Não Se Faz Mais Planos de Mídia Como Antigamente

Não Se Faz Mais Planos de Mídia Como Antigamente

Há pouco mais de uma década, os principais meios para se propagar um anúncio eram a televisão, os jornais e as revistas impressas. Era necessário pensar em comunicação de massa definindo um período, o alcance desejado, se nacional ou regional, entre outros aspectos, para tentar, muitas vezes com uma boa margem de erro, atingir o público-alvo. Com o aumento da audiência na Internet, o jogo mudou, trazendo aos anunciantes o desafio de identificar em quais canais dentro do imenso mundo digital encontrar, engajar, interagir e converter o internauta em consumidor.

É, não se faz mais planos de mídia como antigamente. Com o avanço do big data e softwares cada vez mais poderosos para extrair e interpretar dados, torna-se imprescindível desenhar estratégias de marketing assertivas e capazes de gerar altas taxas de retorno. A campanha é para divulgar a nova linha de smartphones? Aquele pacote de viagem em promoção? Um novo restaurante no bairro? Um lançamento imobiliário? Nunca o público-alvo esteve tão localizável e ao alcance dos anunciantes com uma precisão sem precedentes.

Toda essa gama de dados ajuda o anunciante a calcular seu ROI e, a partir daí, planejar e identificar a melhor estratégia para suas próximas ações de marketing, quanto investir, onde, com que frequência e em qual publisher. Entretanto, para de fato aumentar a conversão, o caminho é um pouco mais longo e, por vezes, misterioso. Além de conhecer a fundo o consumidor, é necessário saber quais rotas ele percorreu nas estradas digitais até tomar a decisão de compra e estar presente em todos os devices e canais on-line para não perdê-lo de vista. E é aí que entra o modelo de atribuição.

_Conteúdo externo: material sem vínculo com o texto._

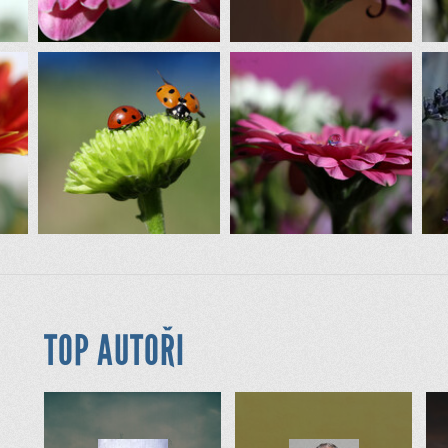
TOP AUTOŘI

Antes de fechar negócio, o consumidor passa por um processo de convencimento e amadurecimento do desejo de comprar. Aquele anúncio esteve em seu caminho e em algum momento impactou sua decisão. Pode ter sido antes na TV, no jornal ou na revista. E depois no Google ou no Facebook. Talvez em um portal, blog, vlog, game, no YouTube ou em um app no smartphone. Seja qual for a mídia, o engajamento aumenta na medida em que atinge o consumidor em qualquer tela e no momento que está mais suscetível a fechar negócio. Então como saber em qual etapa foi tomada a decisão de clicar para a compra definitiva?

Pode ter sido durante uma visita a um portal, quando o possível comprador aleatoriamente viu uma mídia display. Mas também pode ter ocorrido quando entrou no e-commerce para saber mais sobre o produto ou no comparador de preços quando procurava quais varejistas tinham as melhores ofertas. Ele pode ainda ter sido impactado pelo retargeting enquanto navegava pela rede social. Desde o início da intenção de compra, o produto esteve na mente desse consumidor, com maior ou menor peso.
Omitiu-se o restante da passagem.